However, new details regarding the circumstances of his death have come to light.
In response to a number of comments on his annual “In Memoriam” article, stating that Tom’s cause of death was by suicide, Saving Country Music writer Kyle Coroneos reached out to Williamson County officials and received confirmation via the Williamson County Medical Examiner’s office.
And today, he reported that Tom T. Hall had in fact died from a self-inflicted gunshot wound to the head. His death was ruled a suicide.
“The Williamson County, Tennessee Medical Examiner’s report conducted by Samuel Smith M.D. reads that Tom T. Hall ‘had sustained an apparent self-inflicted gunshot wound, to the head, on the morning of 8/20/2021. A 911 call was placed at 1115 hours on 8/20/201.
Williamson County Sheriff’s Office (WCSO) and Williamson Medical Emergency Medical Services (WMC EMS) responded to the call. Paramedics confirmed death at approximately 1133 hours, due to obvious injuries.'”
Known for penning iconic country songs like “Harper Valley PTA,” “I Like Beer,” ‘That’s How I Got To Memphis,” “Little Bitty,” and more, it’s impossible to overstate Hall’s contributions to the rich history of country music.

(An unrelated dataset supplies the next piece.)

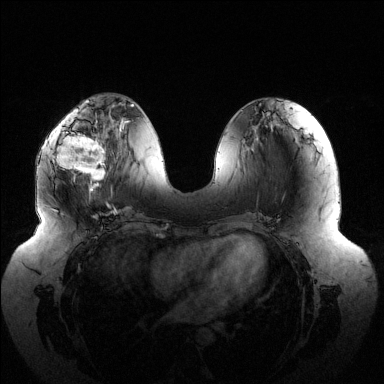
Breast MRI (dynamic contrast-enhanced), one axial slice. Position 54 of 144 along the scan axis. Dynamic contrast-enhanced series, time point 2 of 6 at this slice position (early post-contrast). 1.5 T. TE 1.5 ms, TR 4.6 ms. 384 × 384 image matrix. Female patient.
Outlined on this slice (semi-automatic segmentation, software-assisted and operator-edited):
- enhancing-tissue mask used for the functional tumour volume (all voxels passing the contrast-enhancement thresholds inside the analysis volume; usually the tumour): box from (x=50, y=116) to (x=105, y=190) px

The Kentucky, native had written songs for country music heroes like Johnny Cash, Waylon Jennings, Loretta Lynn, Alan Jackson, among many others, and released number of his own hit singles as well, including “That’s How I Got To Memphis,” “I Love,” “A Week In Country Jail,” “(Old Dogs, Children And) Watermelon Wine,” “I Care,” and more.
He was inducted into the Country Music Hall of Fame in 2008.
A Country Music, Bluegrass and Songwriter’s Hall of Famer, a Grand Ole Opry Member, a Grammy winner, Tom T. Hall will go down as one of country music’s best to ever put the pen to paper.